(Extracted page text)
Segment Open
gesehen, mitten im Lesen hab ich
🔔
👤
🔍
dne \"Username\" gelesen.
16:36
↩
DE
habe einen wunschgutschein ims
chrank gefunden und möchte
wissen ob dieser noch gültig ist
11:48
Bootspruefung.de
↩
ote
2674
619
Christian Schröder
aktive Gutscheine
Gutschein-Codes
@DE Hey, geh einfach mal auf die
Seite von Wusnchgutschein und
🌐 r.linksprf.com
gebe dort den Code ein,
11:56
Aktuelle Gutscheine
Segment Closed
Segment Open
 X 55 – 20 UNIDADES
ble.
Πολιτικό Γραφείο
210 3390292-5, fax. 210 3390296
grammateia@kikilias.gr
Segment Closed
### Request
Convert everything from the line containing "gesehen, mitten im Lesen hab ich" down to the line containing "Gutschein-Codes" into a Markdown table with the columns Row and Line, numbering each row and omitting blank lines.

### Task solution
| Row | Line |
|---|---|
| 1 | gesehen, mitten im Lesen hab ich |
| 2 | 🔔 |
| 3 | 👤 |
| 4 | 🔍 |
| 5 | dne \"Username\" gelesen. |
| 6 | 16:36 |
| 7 | ↩ |
| 8 | DE |
| 9 | habe einen wunschgutschein ims |
| 10 | chrank gefunden und möchte |
| 11 | wissen ob dieser noch gültig ist |
| 12 | 11:48 |
| 13 | Bootspruefung.de |
| 14 | ↩ |
| 15 | ote |
| 16 | 2674 |
| 17 | 619 |
| 18 | Christian Schröder |
| 19 | aktive Gutscheine |
| 20 | Gutschein-Codes |